### EXERCISE BRIEF
Lines below starting with the line with "cual es la de" and going on through the line with "que hayan celebrado" must be output exactly; the rest of the records must be left out.

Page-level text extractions
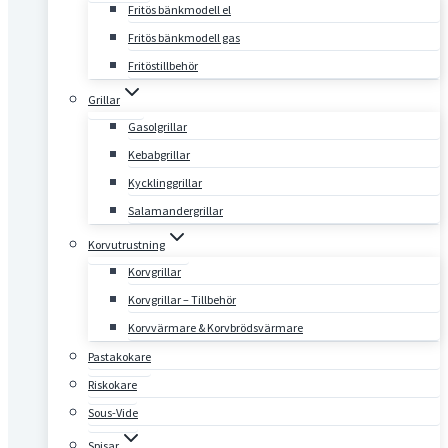
Fritös bänkmodell el
Fritös bänkmodell gas
Fritöstillbehör
Grillar
Gasolgrillar
Kebabgrillar
Kycklinggrillar
Salamandergrillar
Korvutrustning
Korvgrillar
Korvgrillar – Tillbehör
Korvvärmare & Korvbrödsvärmare
Pastakokare
Riskokare
Sous-Vide
Spisar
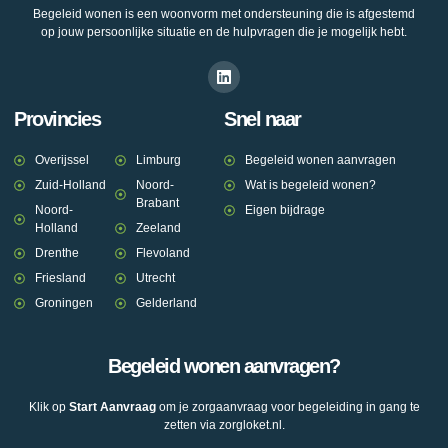
Begeleid wonen is een woonvorm met ondersteuning die is afgestemd
op jouw persoonlijke situatie en de hulpvragen die je mogelijk hebt.
Provincies
Snel naar
Overijssel
Limburg
Begeleid wonen aanvragen
Zuid-Holland
Noord-
Wat is begeleid wonen?
Brabant
Noord-
Eigen bijdrage
Holland
Zeeland
Drenthe
Flevoland
Friesland
Utrecht
Groningen
Gelderland
Begeleid wonen aanvragen?
Klik op
Start Aanvraag
om je zorgaanvraag voor begeleiding in gang te
zetten via zorgloket.nl.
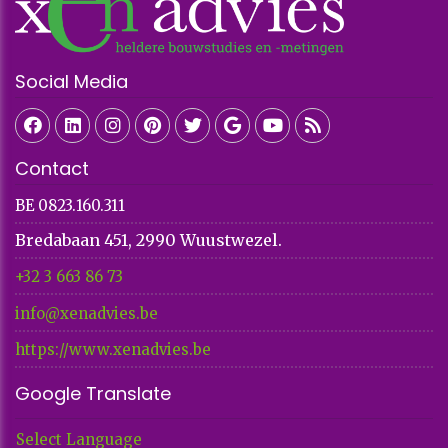
Social Media
Contact
BE 0823.160.311
Bredabaan 451, 2990 Wuustwezel.
+32 3 663 86 73​​​​​​​
info@xenadvies.be
https://www.xenadvies.be
Google Translate
Select Language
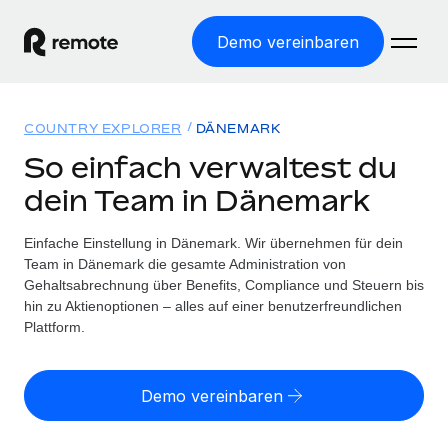
Demo vereinbaren
Startseite
COUNTRY EXPLORER
DÄNEMARK
Produkte
So einfach verwaltest du
dein Team in Dänemark
Lösungen
WELTWEITE BESCHÄFTIGUNG
Globale Payroll
Einfache Einstellung in Dänemark. Wir übernehmen für dein
Ressourcen
WELTWEITE ABDECKUNG
Einfache, rechtssicher Payroll
Team in Dänemark die gesamte Administration von
Country Explorer
Gehaltsabrechnung über Benefits, Compliance und Steuern bis
Preise
TOOLS UND RECHNER
Employer of Record
hin zu Aktienoptionen – alles auf einer benutzerfreundlichen
Länderspezifische Unterstützung bei der Einstellung
Weltweites Wachstum ohne Kosten für Niederlassungen
Plattform.
Scheinselbstständigkeitsrisiko berechnen
Explorer für US-Bundesstaaten
Länderspezifische Einschätzung des
Contractor of Record
Einfache Einstellung in allen US-Bundesstaaten
Scheinselbstständigkeitsrisikos
Deutsch
Rechtssichere, weltweite Arbeit mit Freelancer:innen
Demo vereinbaren
Remote im Vergleich
Personalkostenrechner
Contractor Management
English
Vergleiche mit unseren Mitbewerbern
Länderspezifische Berechnung der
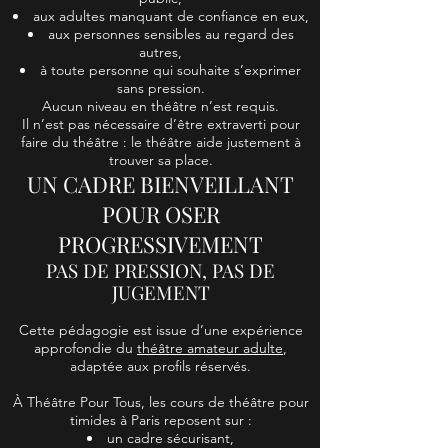
aux adultes manquant de confiance en eux,
aux personnes sensibles au regard des
autres,
à toute personne qui souhaite s’exprimer
sans pression.
Aucun niveau en théâtre n’est requis.
Il n’est pas nécessaire d’être extraverti pour
faire du théâtre : le théâtre aide justement à
trouver sa place.
UN CADRE BIENVEILLANT
POUR OSER
PROGRESSIVEMENT
PAS DE PRESSION, PAS DE
JUGEMENT
Cette pédagogie est issue d’une expérience
approfondie du
théâtre amateur adulte
,
adaptée aux profils réservés.
À Théâtre Pour Tous, les cours de théâtre pour
timides à Paris reposent sur :
un cadre sécurisant,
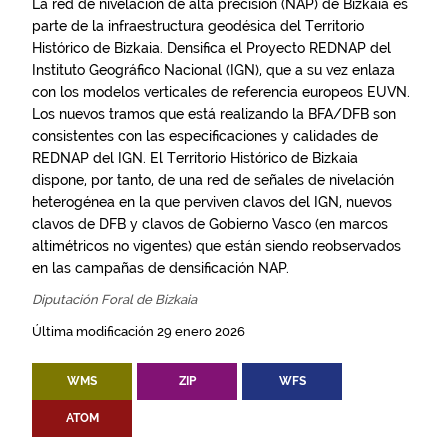
La red de nivelación de alta precisión (NAP) de Bizkaia es
parte de la infraestructura geodésica del Territorio
Histórico de Bizkaia. Densifica el Proyecto REDNAP del
Instituto Geográfico Nacional (IGN), que a su vez enlaza
con los modelos verticales de referencia europeos EUVN.
Los nuevos tramos que está realizando la BFA/DFB son
consistentes con las especificaciones y calidades de
REDNAP del IGN. El Territorio Histórico de Bizkaia
dispone, por tanto, de una red de señales de nivelación
heterogénea en la que perviven clavos del IGN, nuevos
clavos de DFB y clavos de Gobierno Vasco (en marcos
altimétricos no vigentes) que están siendo reobservados
en las campañas de densificación NAP.
Diputación Foral de Bizkaia
Última modificación 29 enero 2026
WMS
ZIP
WFS
ATOM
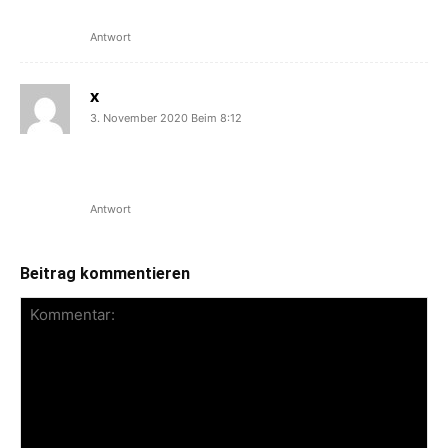
Bang aufs übelste beleidigen lassen..
Antwort
x
3. November 2020 Beim 8:12
m = 13. Buchstabe des Alphabets; w =
23. Buchstabe des Alphabets
1323 = mw (missglückte Welt).
Antwort
Beitrag kommentieren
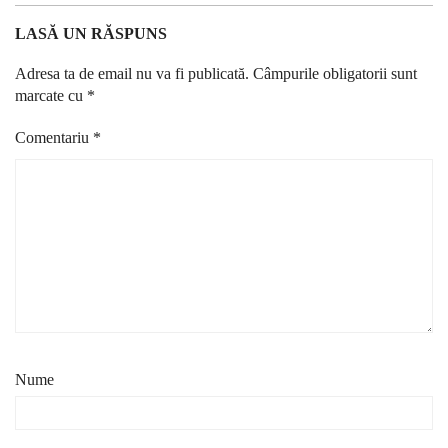
LASĂ UN RĂSPUNS
Adresa ta de email nu va fi publicată.
Câmpurile obligatorii sunt
marcate cu
*
Comentariu
*
Nume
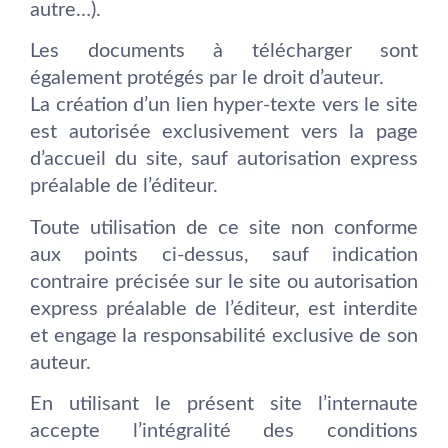
autre…).
Les documents à télécharger sont
également protégés par le droit d’auteur.
La création d’un lien hyper-texte vers le site
est autorisée exclusivement vers la page
d’accueil du site, sauf autorisation express
préalable de l’éditeur.
Toute utilisation de ce site non conforme
aux points ci-dessus, sauf indication
contraire précisée sur le site ou autorisation
express préalable de l’éditeur, est interdite
et engage la responsabilité exclusive de son
auteur.
En utilisant le présent site l’internaute
accepte l’intégralité des conditions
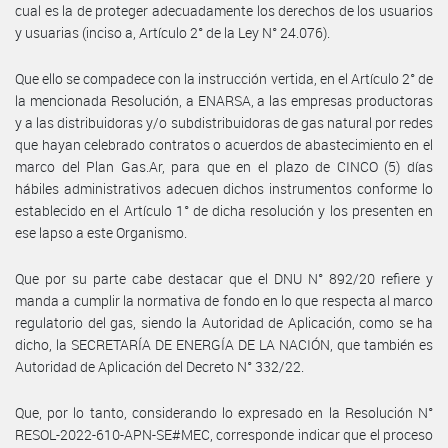
cual es la de proteger adecuadamente los derechos de los usuarios
y usuarias (inciso a, Artículo 2° de la Ley N° 24.076).
Que ello se compadece con la instrucción vertida, en el Artículo 2° de
la mencionada Resolución, a ENARSA, a las empresas productoras
y a las distribuidoras y/o subdistribuidoras de gas natural por redes
que hayan celebrado contratos o acuerdos de abastecimiento en el
marco del Plan Gas.Ar, para que en el plazo de CINCO (5) días
hábiles administrativos adecuen dichos instrumentos conforme lo
establecido en el Artículo 1° de dicha resolución y los presenten en
ese lapso a este Organismo.
Que por su parte cabe destacar que el DNU N° 892/20 refiere y
manda a cumplir la normativa de fondo en lo que respecta al marco
regulatorio del gas, siendo la Autoridad de Aplicación, como se ha
dicho, la SECRETARÍA DE ENERGÍA DE LA NACIÓN, que también es
Autoridad de Aplicación del Decreto N° 332/22.
Que, por lo tanto, considerando lo expresado en la Resolución N°
RESOL-2022-610-APN-SE#MEC, corresponde indicar que el proceso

### OUTPUT
cual es la de proteger adecuadamente los derechos de los usuarios
y usuarias (inciso a, Artículo 2° de la Ley N° 24.076).
Que ello se compadece con la instrucción vertida, en el Artículo 2° de
la mencionada Resolución, a ENARSA, a las empresas productoras
y a las distribuidoras y/o subdistribuidoras de gas natural por redes
que hayan celebrado contratos o acuerdos de abastecimiento en el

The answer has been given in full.